I hope that the beginning of summer is treating you well and that you are finding some time to rest and re-connect with friends and family. I wanted to take a minute and share with you an op/ed that I wrote for the Ottawa Citizen today. So many residents have reached out to me with concerns about community security and the absolute crisis of addiction, homelessness and mental health in downtown Ottawa. Please do continue to reach out to my office if you have concerns about safety and would like to be connected to resources or our local community police liaison officer. But in the meantime, I am excited to say that two potentially transformative proposals will be going to council tomorrow: a supportive housing hub and a non-police crisis intervention pilot. You can watch tomorrow’s council meeting at 10am on Youtube and the full text of my article is pasted below.
Thank you for your compassion and engagement,
Troster: A better approach to addressing safety in downtown Ottawa
Growing problems of addiction and homelessness mean we should consider creating a non-police crisis team and a supportive housing hub.
What does it mean to feel safe in your community? The answer to that question can mean very different things depending on who you are and how you live. For many of us, it’s the right to walk through a city park without being harassed. For the youth I met from a drop-in centre on Somerset Street, it’s the ability to wait for a bus and not be exposed to racist taunts. And for my neighbours experiencing homelessness, it can mean finding a place to rest that is sheltered from the elements.
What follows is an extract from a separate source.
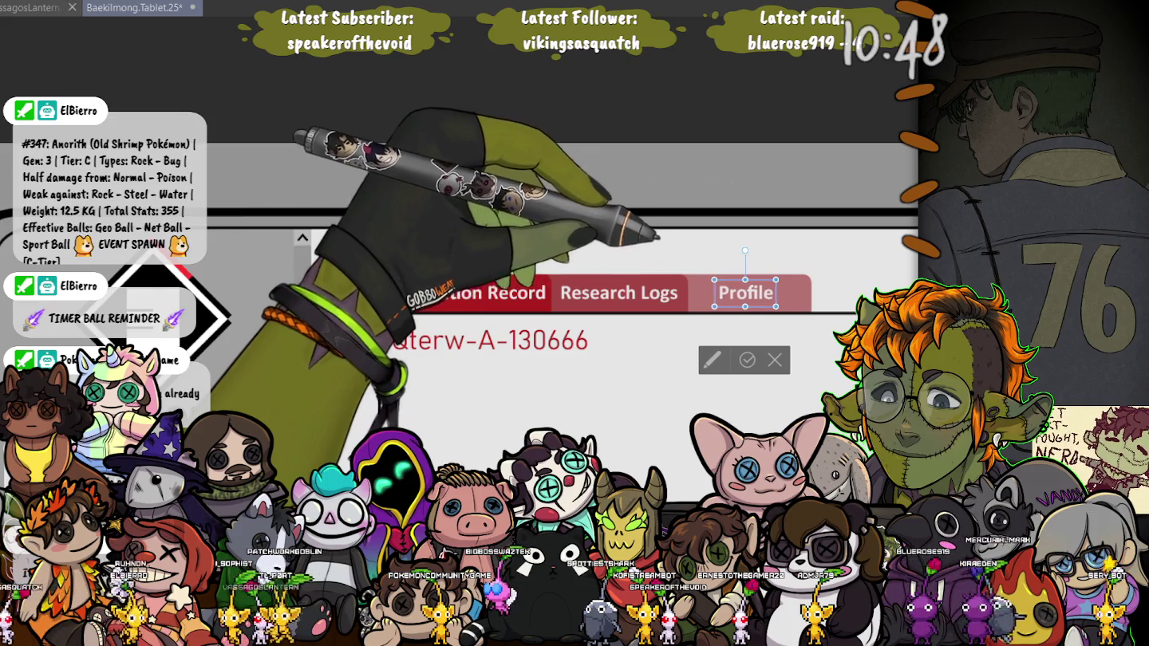
# Nudge the Profile label and compare its position with Research Logs and Exploration Record
pyautogui.press('Right')
pyautogui.press('Right')
pyautogui.press('Right')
When I held open office hours a few weeks ago at a coffee shop on Elgin Street, community security was the number one issue people wanted to talk about. And I will be the first to admit that downtown Ottawa has changed since the advent of the pandemic, in ways that are deeply troubling.
The economic downturn in the core, triggered by the shift to remote work, has led to more empty storefronts and fewer eyes on the street. Inflation and the rising cost of food have led to record food bank use all over our city. And out-of-control rents have exacerbated a homelessness crisis that caused Ottawa to declare a citywide emergency in 2020.
I had been hearing about a particular alley in Centretown where people with active addictions have been sleeping rough, so I decided to check it out for myself. When I arrived, I found mattresses surrounded by garbage, needles and piles of human feces. The case worker from my office found similar conditions in a condemned rooming house in another part of the ward, where desperate people had been squatting with no electricity or running water. As we worked to try to find housing for those particular neighbours, one woman died of fever and heat exhaustion on a day when the temperature spiked to nearly 40 degrees.
None of this is acceptable. Human beings should not be defecating outdoors, sleeping in alleyways or dying in condemned buildings in our city. People with active addictions and mental health challenges deserve support, care and a safe place to live. And all of us deserve to move freely and safety through our downtown core to work, shop and play.
While our community police resource officer has been helpful and empathetic, the reality is that these tremendous challenges will not be solved by policing alone. Front-line services must meet the real and growing needs in our city. Which is why I am pushing for two initiatives that will be discussed at Wednesday’s city council meeting to be expedited and launched as soon as possible.
One is a new non-police crisis line and outreach team: an alternative to calling 911 when we witness people struggling with overdoses or mental health challenges. The other is a new supportive housing hub: homes with built-in resources for people who need extra help to transition from homelessness into independent living. Both projects could be profoundly transformative for our vulnerable neighbours and prevent many of the crimes of desperation that are motivated by unmet social needs.
I know that I cannot alleviate the security concerns in my neighbourhood by acting alone. But with the support of council, I believe that we could be on the road to beginning the systemic change that will lead to a safer city. For all of us.